2

I currently need to intersect two sorted vectors.

Here are my implementations:

#include <immintrin.h>
#include <stdint.h>

#include <algorithm>
#include <bit>
#include <chrono>
#include <cstring>
#include <iostream>
#include <string>
#include <vector>

using namespace std;

// Type your code here, or load an example.
void square(vector<uint64_t> &res, vector<uint64_t> &a, vector<uint64_t> &b) {
  set_intersection(a.begin(), a.end(), b.begin(), b.end(), back_inserter(res));
}

void super(vector<uint64_t> &res, vector<uint64_t> &a, vector<uint64_t> &b) {
  uint32_t offset = 0;

  for (auto it = a.begin(), it_end = a.end(); it != it_end; ++it) {
    auto r = _mm512_set1_epi64((uint64_t)*it);

    for (auto it2 = b.begin(), it2_end = b.end(); it2 != it2_end; it2 += 8) {
      auto distance = it2 - b.begin();
      auto *ptr = b.data() + distance;

      auto s = _mm512_loadu_epi64((const void *)ptr);

      auto m = _mm512_cmpeq_epu64_mask(r, s);

      auto count = popcount(m);

      auto *ptr2 = &(*(res.begin() + offset));

      _mm512_mask_compressstoreu_epi64((void *)ptr2, m, s);

      offset += count;
    }
  }

  // res.resize(offset);
}

int main() {
  vector<uint64_t> a, b;

  for (uint32_t x = 0; x < (64 * 1024); ++x) {
    a.push_back(x);
    b.push_back(x + 21);
  }
  vector<uint64_t> res(66000);

  for (uint32_t t = 0; t < 10; ++t) {
    auto c = std::chrono::high_resolution_clock::now();
    super(res, a, b);
    auto c2 = std::chrono::high_resolution_clock::now();
    auto d = chrono::duration_cast<chrono::nanoseconds>(c2 - c);

    cout << d.count() << endl;

    for (uint32_t x = 0, xs = 4; x < xs; ++x) {
      cout << res[x] << endl;
    }

    res.clear();
  }

  cout << "-------" << endl;

  for (uint32_t t = 0; t < 10; ++t) {
    auto c = std::chrono::high_resolution_clock::now();
    square(res, a, b);
    auto c2 = std::chrono::high_resolution_clock::now();
    auto d = chrono::duration_cast<chrono::nanoseconds>(c2 - c);

    cout << d.count() << endl;
    for (uint32_t x = 0, xs = 4; x < xs; ++x) {
      cout << res[x] << endl;
    }
    res.clear();
  }
}

I created a godbolt compiler example to ease the testings by the community: Godbolt's test box

My concern is the abysmal performance of the SIMD version, even using AVX instructions (huge latencies).

Data extracted from a collection
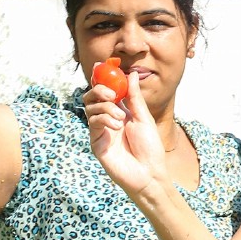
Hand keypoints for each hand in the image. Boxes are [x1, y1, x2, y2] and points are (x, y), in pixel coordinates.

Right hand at [86, 68, 166, 198]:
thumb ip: (135, 97)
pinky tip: (116, 126)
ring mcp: (100, 130)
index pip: (106, 90)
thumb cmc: (150, 148)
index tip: (102, 66)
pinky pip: (92, 122)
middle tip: (110, 93)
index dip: (103, 78)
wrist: (148, 173)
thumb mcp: (144, 118)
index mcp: (120, 111)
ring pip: (90, 107)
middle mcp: (108, 118)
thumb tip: (132, 74)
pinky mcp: (96, 141)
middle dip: (99, 90)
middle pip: (92, 96)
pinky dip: (103, 119)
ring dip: (105, 107)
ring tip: (120, 118)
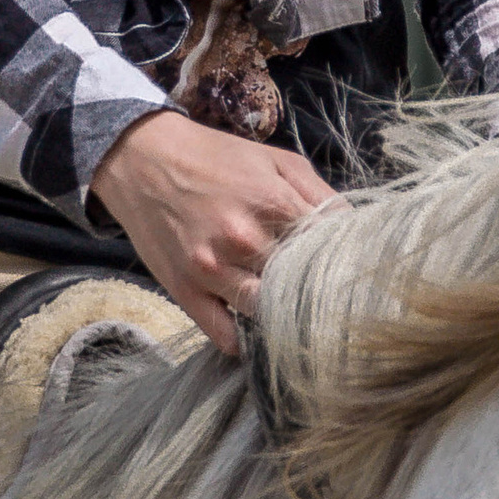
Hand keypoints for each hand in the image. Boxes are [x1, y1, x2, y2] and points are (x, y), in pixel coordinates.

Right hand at [90, 111, 335, 352]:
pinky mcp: (185, 291)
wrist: (143, 158)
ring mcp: (213, 270)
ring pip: (267, 314)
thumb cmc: (215, 158)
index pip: (330, 251)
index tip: (347, 273)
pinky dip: (242, 339)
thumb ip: (319, 193)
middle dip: (316, 293)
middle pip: (302, 287)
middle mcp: (245, 240)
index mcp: (274, 203)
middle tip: (325, 299)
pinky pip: (224, 335)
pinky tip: (250, 328)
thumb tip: (355, 229)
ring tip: (289, 314)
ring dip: (281, 317)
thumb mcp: (275, 159)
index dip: (343, 263)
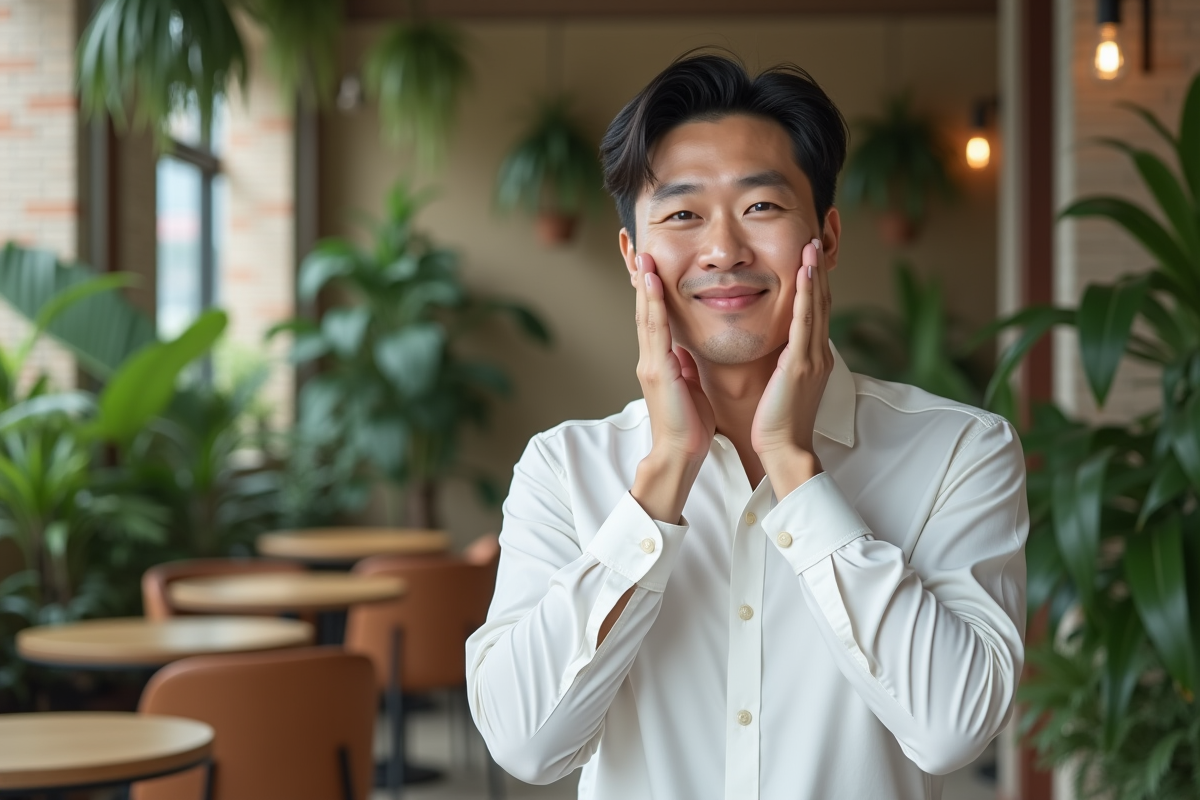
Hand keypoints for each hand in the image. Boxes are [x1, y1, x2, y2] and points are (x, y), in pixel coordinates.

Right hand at [630, 253, 714, 521]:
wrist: (680, 454)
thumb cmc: (689, 425)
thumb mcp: (688, 387)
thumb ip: (683, 366)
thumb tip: (684, 350)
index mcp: (660, 362)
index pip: (654, 319)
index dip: (652, 292)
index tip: (651, 266)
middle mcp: (651, 359)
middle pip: (645, 311)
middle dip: (642, 280)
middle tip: (639, 248)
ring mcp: (651, 364)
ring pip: (646, 316)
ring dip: (645, 285)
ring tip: (643, 257)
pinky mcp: (658, 371)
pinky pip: (656, 332)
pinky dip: (653, 306)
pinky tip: (653, 285)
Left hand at [751, 239, 832, 496]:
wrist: (784, 450)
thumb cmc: (776, 424)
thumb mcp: (781, 386)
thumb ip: (781, 364)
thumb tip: (776, 350)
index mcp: (812, 358)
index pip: (814, 313)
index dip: (814, 284)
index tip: (809, 258)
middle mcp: (817, 354)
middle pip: (821, 303)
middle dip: (818, 270)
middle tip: (815, 239)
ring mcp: (812, 358)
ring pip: (816, 307)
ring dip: (815, 274)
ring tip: (812, 245)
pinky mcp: (800, 365)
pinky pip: (805, 323)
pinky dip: (807, 295)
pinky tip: (805, 273)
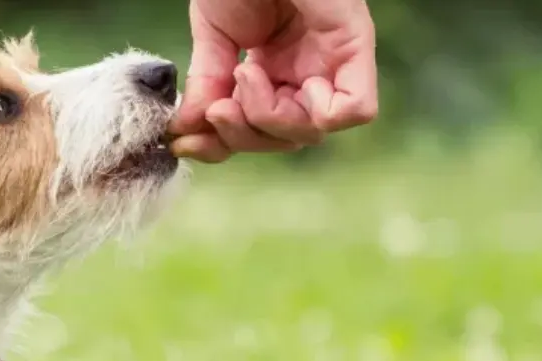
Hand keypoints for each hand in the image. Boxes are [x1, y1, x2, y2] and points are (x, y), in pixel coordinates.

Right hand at [170, 0, 378, 162]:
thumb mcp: (213, 36)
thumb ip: (208, 84)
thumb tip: (185, 131)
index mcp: (275, 70)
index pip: (258, 130)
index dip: (223, 143)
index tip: (184, 140)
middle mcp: (306, 71)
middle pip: (284, 139)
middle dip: (242, 135)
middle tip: (216, 108)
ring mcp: (332, 61)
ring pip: (314, 132)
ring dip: (268, 118)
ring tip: (244, 74)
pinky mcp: (355, 46)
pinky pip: (357, 109)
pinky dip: (316, 113)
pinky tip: (279, 82)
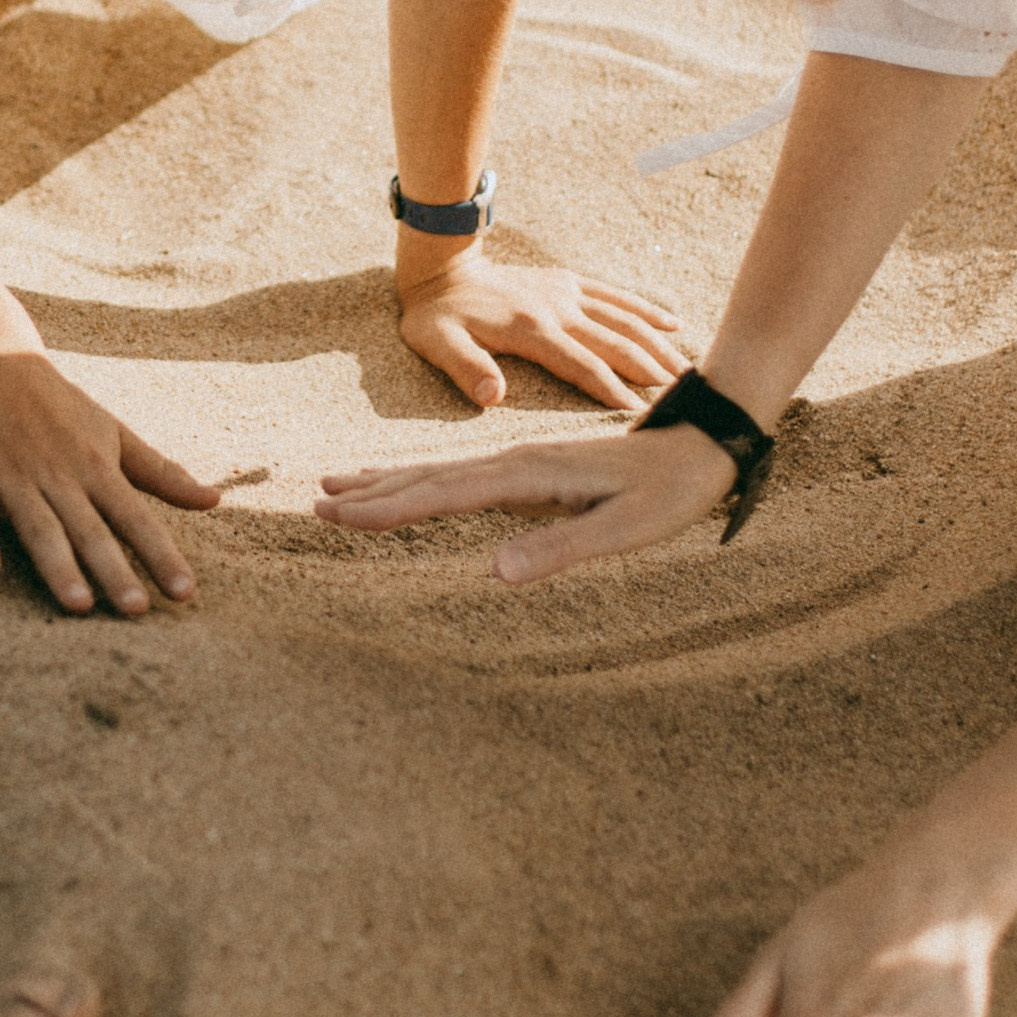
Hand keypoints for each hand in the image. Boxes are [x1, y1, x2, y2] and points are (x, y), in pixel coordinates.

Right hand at [0, 342, 219, 616]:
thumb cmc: (60, 405)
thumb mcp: (114, 434)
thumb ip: (160, 472)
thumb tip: (214, 501)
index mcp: (97, 468)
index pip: (136, 518)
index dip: (161, 555)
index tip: (184, 592)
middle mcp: (59, 476)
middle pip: (91, 530)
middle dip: (114, 571)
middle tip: (137, 611)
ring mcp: (13, 476)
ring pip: (40, 528)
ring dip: (59, 566)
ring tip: (78, 604)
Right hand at [317, 417, 732, 582]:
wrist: (703, 445)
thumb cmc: (668, 491)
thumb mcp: (624, 528)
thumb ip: (560, 548)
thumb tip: (494, 571)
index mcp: (526, 474)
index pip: (442, 493)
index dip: (388, 508)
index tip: (337, 516)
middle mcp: (513, 462)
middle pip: (427, 477)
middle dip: (371, 493)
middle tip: (314, 504)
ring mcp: (520, 464)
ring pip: (438, 473)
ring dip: (388, 483)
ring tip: (338, 488)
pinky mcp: (531, 472)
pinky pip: (461, 478)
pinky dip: (423, 482)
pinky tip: (413, 488)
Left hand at [396, 248, 685, 414]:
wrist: (440, 271)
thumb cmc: (435, 319)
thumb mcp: (437, 345)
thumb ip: (465, 368)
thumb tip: (491, 396)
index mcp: (530, 329)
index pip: (581, 364)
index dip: (612, 389)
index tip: (641, 414)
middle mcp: (557, 307)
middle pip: (615, 341)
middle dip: (650, 370)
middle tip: (684, 398)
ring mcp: (565, 292)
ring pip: (623, 319)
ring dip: (657, 344)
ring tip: (688, 372)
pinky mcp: (567, 282)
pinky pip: (614, 295)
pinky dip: (644, 309)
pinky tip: (673, 323)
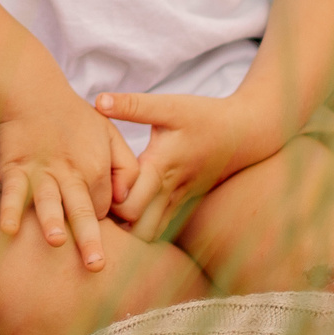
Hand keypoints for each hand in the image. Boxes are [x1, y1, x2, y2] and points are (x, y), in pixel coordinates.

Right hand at [0, 80, 140, 270]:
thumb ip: (125, 167)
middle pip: (83, 210)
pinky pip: (13, 192)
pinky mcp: (15, 168)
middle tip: (96, 266)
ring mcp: (41, 172)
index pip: (103, 208)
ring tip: (56, 241)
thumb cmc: (75, 118)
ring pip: (49, 201)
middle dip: (89, 239)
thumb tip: (125, 201)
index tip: (90, 225)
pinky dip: (10, 209)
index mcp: (97, 168)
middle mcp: (71, 173)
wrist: (34, 93)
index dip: (99, 220)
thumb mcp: (110, 135)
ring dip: (52, 221)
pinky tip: (9, 229)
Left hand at [96, 90, 287, 242]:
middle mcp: (169, 191)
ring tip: (106, 212)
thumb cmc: (204, 117)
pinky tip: (123, 215)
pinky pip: (160, 228)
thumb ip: (133, 105)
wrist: (244, 133)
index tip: (89, 189)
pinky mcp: (183, 203)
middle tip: (90, 206)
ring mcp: (178, 201)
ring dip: (128, 230)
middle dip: (113, 224)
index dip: (106, 203)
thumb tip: (98, 101)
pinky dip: (141, 227)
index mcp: (160, 167)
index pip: (130, 204)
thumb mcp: (169, 106)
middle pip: (137, 229)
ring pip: (150, 234)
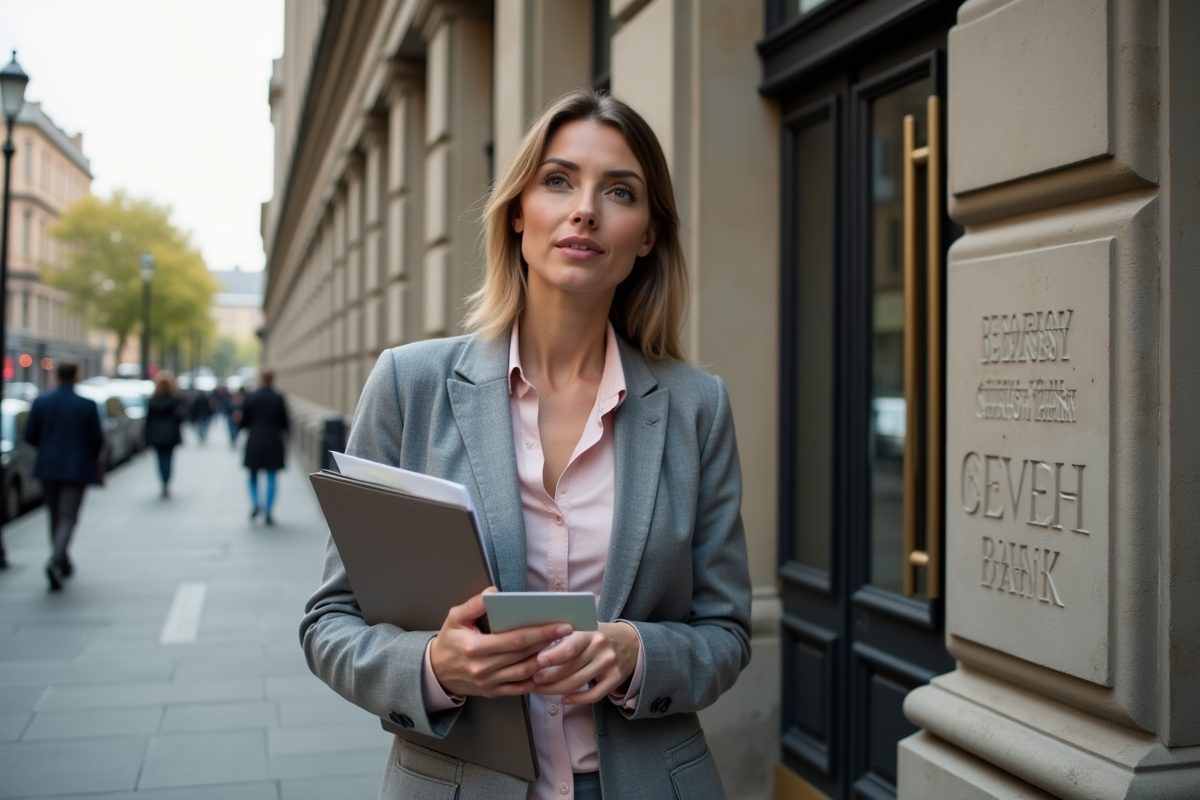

TO DO: In the vector intersection post, which standard library function does the `square` implementation call to intersect the two vectors?

EXERCISE ANSWER: `set_intersection`